There is nothing in Operation Herne which suggests any attempt whatsoever to do two things. Firstly, to be tasked against the Stephen Lawrence family; and secondly, to besmirch the Lawrence family. 

This is damage limitation. They do it well. Remember when police were criticised after the 2009 G20 protests where they killed Ian Tomlinson? During the protests a Lib Dem MP was called over to a group that had two suspicious people encouraging violence against the police. As they were confronted, the group - including the MP - watched the men walk to police lines, flash their warrant cards and be taken through. The officer in charge, Commander Bob Broadhurst, told parliament

We had no plain-clothes officers deployed within the crowd. It would have been dangerous for them to put plain clothes officers in a crowd like that.

This was flattened by footage of a line of City of London police with batons - check out the one in jeans and baseball cap. Yet it was still more than a year after the footage went public that the police finally admitted they had undercovers on the streets that day. All this without mentioning Mark Kennedy's presence that day, too.

At the G20 the officer in charge of the streets and the one doing media were of the same rank. That's how seriously they take this stuff.

On to the early days of the undercover scandal, when they thought they could portray Kennedy as a rogue officer, Chief Constable Jon Murphy said sex with activists was

absolutely not authorised. It is never acceptable for an undercover officer to behave in that way... It is grossly unprofessional. It is a diversion from what they are there to do. It is morally wrong because people have been put there to do a particular task and people have got trust in them. It is never acceptable under any circumstances... for them to engage in sex with any subject they come into contact with.

Yet all the ones exposed so far have done it to varying degrees, with one officer after another saying it was standard practice. The senior police seem to have given up on denying that now.

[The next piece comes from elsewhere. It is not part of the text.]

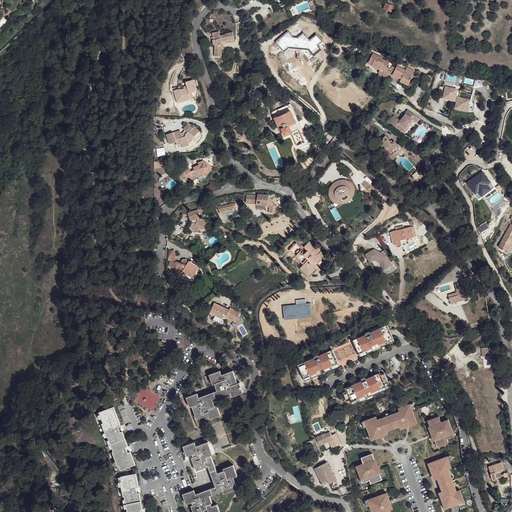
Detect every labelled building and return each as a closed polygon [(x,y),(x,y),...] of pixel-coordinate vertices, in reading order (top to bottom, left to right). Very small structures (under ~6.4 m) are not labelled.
[(214,43),(214,53),(221,54),(222,43),(221,42),(222,39),(233,36),(232,29),(225,31),(225,32),(220,32),(219,29),(212,31),(213,37),(213,38),(213,43),(214,43)] [(289,32),(282,38),(288,47),(290,45),(292,47),(298,48),(300,46),(301,48),(310,42),(304,34),(299,38),(293,38),(289,32)] [(371,57),(368,63),(377,67),(377,66),(381,68),(379,72),(387,76),(389,74),(391,69),(387,67),(389,62),(381,58),(381,57),(376,55),(374,58),(371,57)] [(391,69),(389,74),(401,79),(401,81),(408,84),(414,73),(405,70),(397,66),(396,68),(392,67),(391,69)] [(472,85),(474,78),(465,76),(463,83),(472,85)] [(180,88),(174,90),(177,98),(182,97),(184,101),(194,98),(193,92),(198,90),(194,79),(187,81),(188,85),(188,87),(185,88),(181,89),(180,88)] [(444,88),(441,96),(447,98),(450,90),(444,88)] [(447,98),(447,99),(456,102),(460,93),(450,90),(447,98)] [(456,102),(456,104),(460,105),(461,102),(468,104),(470,97),(460,93),(456,102)] [(460,105),(458,111),(468,114),(468,113),(471,105),(468,104),(461,102),(460,105)] [(471,105),(468,113),(475,116),(478,108),(471,105)] [(283,131),(285,135),(293,133),(293,132),(301,129),(291,106),(275,112),(277,117),(275,118),(281,132),(283,131)] [(420,119),(409,109),(405,113),(406,113),(401,120),(395,115),(390,121),(396,126),(396,125),(407,133),(413,125),(414,127),(420,119)] [(173,132),(167,135),(170,144),(177,142),(177,144),(176,145),(178,150),(190,145),(190,143),(189,140),(192,135),(195,137),(200,131),(194,127),(193,127),(189,124),(184,129),(185,130),(183,133),(181,134),(179,134),(179,133),(174,134),(173,132)] [(385,134),(377,141),(384,148),(388,153),(386,155),(391,160),(399,152),(397,150),(402,146),(398,142),(397,142),(394,139),(392,141),(385,134)] [(157,149),(158,156),(165,155),(164,148),(157,149)] [(186,163),(178,173),(182,176),(185,174),(184,177),(189,180),(192,177),(203,172),(206,174),(213,165),(205,160),(201,164),(199,163),(193,165),(194,167),(191,169),(189,165),(186,163)] [(473,194),(491,183),(483,171),(466,183),(473,194)] [(354,188),(350,182),(349,181),(348,181),(347,180),(346,180),(345,180),(344,180),(342,180),(341,180),(334,184),(332,187),(331,189),(331,190),(330,191),(330,192),(330,194),(331,195),(331,196),(332,197),(332,198),(333,199),(334,199),(335,200),(336,201),(337,201),(339,201),(341,202),(342,201),(343,201),(351,197),(351,196),(352,196),(352,195),(352,194),(353,193),(353,191),(354,190),(354,188)] [(247,194),(247,203),(257,203),(257,204),(268,205),(269,195),(258,194),(258,195),(247,194)] [(219,207),(220,211),(236,208),(235,203),(219,207)] [(199,209),(188,212),(189,215),(190,218),(192,219),(193,221),(193,222),(193,226),(191,227),(191,230),(199,231),(201,226),(208,226),(208,222),(206,221),(205,220),(203,218),(200,218),(200,217),(202,216),(199,209)] [(510,223),(498,245),(506,250),(511,239),(511,215),(509,218),(511,219),(511,223),(511,224),(510,223)] [(412,225),(392,230),(396,245),(397,246),(400,246),(401,244),(402,242),(401,238),(414,234),(412,225)] [(304,255),(301,252),(295,257),(296,258),(297,259),(297,260),(304,267),(303,268),(306,271),(311,272),(314,268),(311,264),(313,262),(314,263),(315,262),(319,258),(318,257),(321,254),(316,249),(314,246),(311,242),(304,248),(308,252),(304,255)] [(303,251),(296,244),(289,251),(290,251),(295,257),(301,252),(303,251)] [(373,250),(367,254),(370,260),(374,258),(381,261),(384,267),(391,263),(383,249),(379,252),(375,249),(374,249),(373,250)] [(295,257),(290,251),(286,256),(291,262),(296,258),(295,257)] [(323,257),(321,254),(318,257),(319,258),(315,262),(317,265),(322,261),(321,260),(323,257)] [(177,260),(175,266),(176,266),(175,270),(181,274),(184,271),(188,272),(190,268),(191,266),(197,268),(198,265),(197,263),(196,261),(190,258),(188,261),(187,260),(187,258),(183,259),(181,262),(177,260)] [(456,294),(447,297),(450,305),(465,299),(464,297),(467,296),(466,294),(470,291),(469,289),(464,291),(461,283),(453,286),(456,294)] [(214,300),(209,311),(221,316),(223,310),(226,306),(214,300)] [(227,312),(225,315),(235,320),(240,309),(230,305),(229,307),(227,312)] [(366,334),(352,340),(359,354),(372,348),(374,350),(381,347),(379,345),(393,338),(387,325),(370,332),(369,331),(366,333),(366,334)] [(393,338),(379,345),(381,347),(394,341),(393,338)] [(372,348),(359,354),(360,357),(374,350),(372,348)] [(312,359),(298,365),(304,379),(318,372),(319,375),(326,372),(325,369),(338,363),(332,349),(315,357),(315,356),(311,358),(312,359)] [(338,363),(325,369),(326,372),(340,366),(338,363)] [(198,393),(187,398),(190,407),(193,407),(198,418),(208,415),(210,418),(221,414),(217,404),(215,405),(213,399),(231,392),(233,396),(243,391),(240,382),(238,382),(233,370),(222,374),(220,371),(209,375),(213,384),(215,384),(217,391),(199,397),(198,393)] [(318,372),(304,379),(305,381),(319,375),(318,372)] [(346,390),(343,392),(347,401),(350,399),(351,402),(365,396),(366,398),(373,395),(372,393),(386,386),(385,384),(388,382),(384,373),(381,375),(380,373),(366,379),(365,377),(361,378),(362,380),(352,385),(345,388),(346,390)] [(386,386),(372,393),(373,395),(387,389),(386,386)] [(135,402),(153,410),(159,396),(141,388),(135,402)] [(365,396),(351,402),(352,404),(366,398),(365,396)] [(379,420),(378,416),(366,421),(368,427),(372,438),(377,436),(377,439),(385,436),(385,435),(384,432),(389,431),(401,426),(406,424),(407,427),(407,428),(414,425),(414,423),(418,421),(414,410),(412,404),(400,408),(401,412),(379,420)] [(119,465),(121,470),(135,465),(130,451),(128,452),(126,447),(128,446),(122,431),(120,432),(118,426),(121,425),(114,406),(99,412),(103,423),(102,423),(107,437),(108,437),(114,451),(112,452),(118,466),(119,465)] [(440,417),(429,421),(433,430),(434,436),(439,447),(450,443),(448,437),(450,436),(455,434),(450,420),(443,423),(440,417)] [(327,433),(320,437),(324,445),(335,439),(331,432),(328,434),(327,433)] [(195,442),(184,446),(188,456),(193,454),(195,457),(193,458),(197,471),(208,467),(215,486),(196,493),(195,490),(184,494),(187,504),(190,503),(193,511),(219,511),(217,504),(212,506),(211,503),(212,502),(210,496),(223,491),(224,492),(237,488),(234,477),(238,476),(234,465),(223,469),(224,470),(217,472),(211,455),(213,454),(208,442),(196,446),(195,442)] [(365,463),(357,466),(362,480),(367,478),(370,477),(372,483),(383,479),(380,470),(377,463),(374,453),(362,457),(365,463)] [(449,456),(429,463),(434,475),(435,475),(437,474),(439,479),(443,491),(445,496),(442,497),(441,497),(446,509),(459,505),(465,502),(461,490),(458,492),(450,470),(453,468),(451,463),(449,456)] [(323,465),(316,467),(322,482),(328,481),(330,484),(336,482),(332,471),(329,462),(323,465)] [(492,473),(494,480),(498,479),(499,480),(506,477),(507,478),(508,478),(509,478),(510,477),(510,476),(510,475),(510,474),(509,474),(508,473),(507,473),(503,464),(493,468),(494,472),(493,472),(492,473)] [(139,487),(136,473),(121,476),(122,481),(120,482),(123,496),(124,496),(128,511),(126,511),(141,511),(141,509),(143,509),(139,493),(137,493),(136,488),(139,487)] [(294,491),(270,511),(287,511),(302,500),(294,491)] [(388,492),(368,499),(371,506),(373,511),(376,510),(376,511),(391,511),(391,510),(389,506),(391,505),(392,504),(388,492)]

With each new revelation we can expect that pattern of denial and of smearing the person at the centre. But if the likes of Francis persist then - as the women who had relationships or those who saw the agents provocateur at the G20 proved - perseverance coupled with the weight of evidence will establish the truth whether police admit it or not.

1 comment:

Mr Climber said...

Thx Merrick - well researched article. And thx to ex Police Officer Peter Francis for having the guts to stand up and be so honest.